At Mona, the echoes of the old textile factory lead me through the afternoon. I feel held by the swaying motion of folding linens and silks. My silhouette moves lightly through each room, swept up and carried by the city breeze. When I capture my mirror reflection on a roll of Kodak stock, I only make minute changes between each frame, so that the 36 images feel like stills from a silent film. The repeated click and wind, click and wind of the analogue camera rings out like a sewing machine. 

By night, Shila takes me by the hand, and guides me through her lush gardens, past the hallway of mirrors and the paintings, into her furthest corners. A line from a poem reverberates in my mind like a prayer. It returns to me everywhere, in the bath, between the sheets, along the dial tone of the rotary phone. I try to picture the way it would sound along a lover’s skin. My portrait emerges slowly and in soft focus on Polaroid film, which, by morning, has faded into a muted palette like a distant watercolour memory.


“I linger with the elements that resonate and speak my visual language: the robe, the curve of the vase, the way my lipstick leans against the bathroom mirror. I select a flower from the garden as a bookmark.”

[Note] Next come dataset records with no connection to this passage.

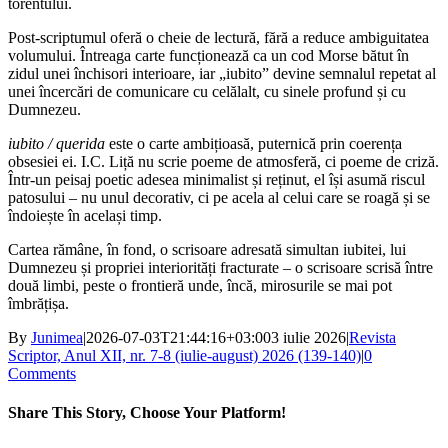
torentului.
Post-scriptumul oferă o cheie de lectură, fără a reduce ambiguitatea
volumului. Întreaga carte funcționează ca un cod Morse bătut în
zidul unei închisori interioare, iar „iubito” devine semnalul repetat al
unei încercări de comunicare cu celălalt, cu sinele profund și cu
Dumnezeu.
iubito / querida
este o carte ambițioasă, puternică prin coerența
obsesiei ei. I.C. Liță nu scrie poeme de atmosferă, ci poeme de criză.
Într-un peisaj poetic adesea minimalist și reținut, el își asumă riscul
patosului – nu unul decorativ, ci pe acela al celui care se roagă și se
îndoiește în același timp.
Cartea rămâne, în fond, o scrisoare adresată simultan iubitei, lui
Dumnezeu și propriei interiorități fracturate – o scrisoare scrisă între
două limbi, peste o frontieră unde, încă, mirosurile se mai pot
îmbrățișa.
By
Junimea
|
2026-07-03T21:44:16+03:00
3 iulie 2026
|
Revista
Scriptor, Anul XII, nr. 7-8 (iulie-august) 2026 (139-140)
|
0
Comments
Share This Story, Choose Your Platform!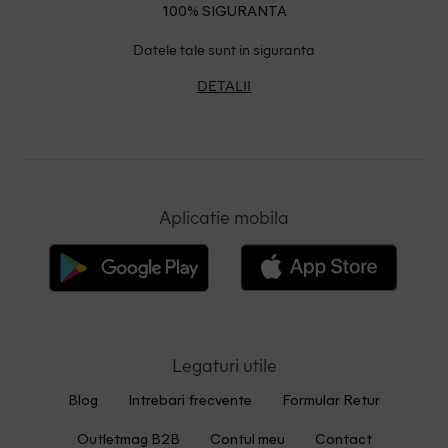
100% SIGURANTA
Datele tale sunt in siguranta
DETALII
Aplicatie mobila
Legaturi utile
Blog
Intrebari frecvente
Formular Retur
Outletmag B2B
Contul meu
Contact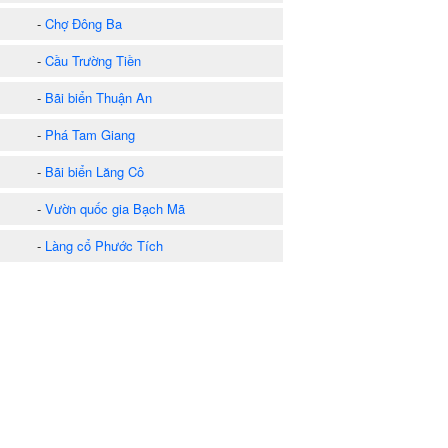
-
Chợ Đông Ba
-
Cầu Trường Tiền
-
Bãi biển Thuận An
-
Phá Tam Giang
-
Bãi biển Lăng Cô
-
Vườn quốc gia Bạch Mã
-
Làng cổ Phước Tích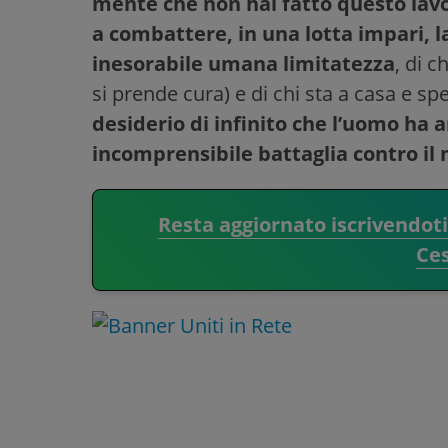
mente che non hai fatto questo lavo
a combattere, in una lotta impari, l
inesorabile umana limitatezza
, di c
si prende cura) e di chi sta a casa e sp
desiderio di infinito che l’uomo ha
incomprensibile battaglia contro il
Resta aggiornato iscrivendot
Ce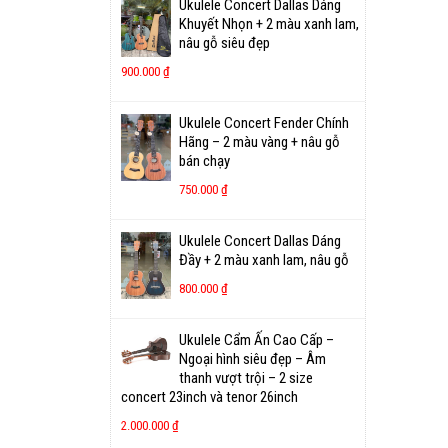
Ukulele Concert Dallas Dáng
Khuyết Nhọn + 2 màu xanh lam,
nâu gỗ siêu đẹp
900.000
₫
Ukulele Concert Fender Chính
Hãng – 2 màu vàng + nâu gỗ
bán chạy
750.000
₫
Ukulele Concert Dallas Dáng
Đầy + 2 màu xanh lam, nâu gỗ
800.000
₫
Ukulele Cẩm Ấn Cao Cấp –
Ngoại hình siêu đẹp – Âm
thanh vượt trội – 2 size
concert 23inch và tenor 26inch
2.000.000
₫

The process of taking a self-portrait feels as precious as its end result. In those few seconds before pressing the shutter button, when all elements align and I am suspended inches above the final image, I experience an almost ecstatic reverence. Every nerve ending sparks into life. Although creating a self-portrait can be a form of self-representation or escapism, for me, it is always an extension of the self. It is a broadening pursuit. A moving towards. Like a hotel room, a self-portrait is a space that holds potential. If photography transcends language, then the self-portrait must be its most sacred utterance, and, perhaps, the hotel room can be its chapel for the night.